Merci, Monsieur le Maire.
Chers collègues, les conséquences sociales de la crise sanitaire atteignent une ampleur sans précédent. Les prévisions sont sans appel. Le nombre de personnes vivant sous le seuil de pauvreté franchira les 10 millions en 2020, un million de plus qu’en 2019. Le nombre des S.D.F. a doublé en huit ans, d’après la fondation Abbé Pierre. Derrière ces chiffres, une fragilisation accrue des ménages les plus démunis. Comme ce fut déjà le cas après la crise de 2008, la crise économique se répercutera surtout, et se répercute déjà, sur les personnes en situation de précarité, voire de grande précarité. Ce qui est inédit, ce sont tous ces nouveaux visages, travailleurs indépendants, intérimaires, artisans, autoentrepreneurs, qui sollicitent une aide sociale ou l’appui des associations. Des drames humains se dessinent, et notre collectivité doit jouer pleinement son rôle d’amortisseur social. Les demandes explosent et les moyens peinent à suivre. Les dépenses générées par les départements augmentent, alors que les recettes diminuent. Rien qu’à l’échelle parisienne, ce coût de la crise est estimé à 800 millions d’euros, au rang desquels les dépenses liées au R.S.A. et à l’aide alimentaire occupent une part non négligeable.
La crise sanitaire a accéléré la crise économique et sociale qui sous-tendait, et malheureusement, cette tendance va se poursuivre.
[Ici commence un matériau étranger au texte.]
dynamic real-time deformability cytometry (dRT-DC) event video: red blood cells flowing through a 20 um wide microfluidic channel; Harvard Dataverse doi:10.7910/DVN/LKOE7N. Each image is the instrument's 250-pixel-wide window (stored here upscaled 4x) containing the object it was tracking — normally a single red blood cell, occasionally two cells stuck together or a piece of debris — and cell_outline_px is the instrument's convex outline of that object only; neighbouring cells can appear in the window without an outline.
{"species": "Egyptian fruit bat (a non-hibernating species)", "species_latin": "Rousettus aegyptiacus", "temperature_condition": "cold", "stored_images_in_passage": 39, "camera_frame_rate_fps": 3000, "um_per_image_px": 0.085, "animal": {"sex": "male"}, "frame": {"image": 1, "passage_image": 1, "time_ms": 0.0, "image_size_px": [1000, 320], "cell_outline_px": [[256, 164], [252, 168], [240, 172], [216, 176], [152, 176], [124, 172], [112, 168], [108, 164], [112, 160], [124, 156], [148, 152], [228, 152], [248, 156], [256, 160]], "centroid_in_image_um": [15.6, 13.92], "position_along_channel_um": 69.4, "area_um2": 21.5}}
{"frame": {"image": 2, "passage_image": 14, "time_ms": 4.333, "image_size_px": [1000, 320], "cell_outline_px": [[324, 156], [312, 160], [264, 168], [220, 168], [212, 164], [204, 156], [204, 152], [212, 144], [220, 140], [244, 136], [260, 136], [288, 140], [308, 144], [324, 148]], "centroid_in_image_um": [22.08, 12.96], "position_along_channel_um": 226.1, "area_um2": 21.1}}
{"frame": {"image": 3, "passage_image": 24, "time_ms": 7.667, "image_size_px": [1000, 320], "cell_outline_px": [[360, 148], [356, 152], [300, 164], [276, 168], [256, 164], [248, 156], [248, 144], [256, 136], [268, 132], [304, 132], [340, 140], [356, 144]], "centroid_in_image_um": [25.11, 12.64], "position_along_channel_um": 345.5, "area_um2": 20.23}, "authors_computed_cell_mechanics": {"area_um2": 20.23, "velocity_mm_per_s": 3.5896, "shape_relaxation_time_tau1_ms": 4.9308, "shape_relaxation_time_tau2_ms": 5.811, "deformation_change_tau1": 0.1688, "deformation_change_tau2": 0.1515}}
Les chiffres du chômage n’augurent rien de réjouissant. Au 30 octobre 2020, la D.A.R.E.S. comptait 62.053 ruptures de contrat liées à des plans de sauvegarde de l’emploi, le double de 2019 à la même date. 47 % de ces ruptures concernent l’Ile-de-France. En plus de ces licenciements, il faut compter la baisse de 32,7 % des offres d’emploi d’intérimaires par rapport à 2019.
Au-delà de la crise sanitaire, nous subissons aussi de plein fouet les conséquences d’une économie capitaliste basée sur la seule rentabilité financière. Entre 2000 et 2020, au C.A.C. 40, les dividendes ont augmenté de 269 %, alors que les effectifs ont diminué de 12 %. Ces chiffres aussi sont sans appel et doivent nous faire réfléchir. Toutes ces données seront lourdes de conséquences sur les budgets des collectivités territoriales. A ce stade, nous notons une augmentation de 13 % des demandes de R.S.A. à Paris. La situation est d’autant plus problématique, comme l’ont rappelé nombre de mes collègues avant, que seulement 66 % de ces dépenses de R.S.A. sont compensés par l’Etat.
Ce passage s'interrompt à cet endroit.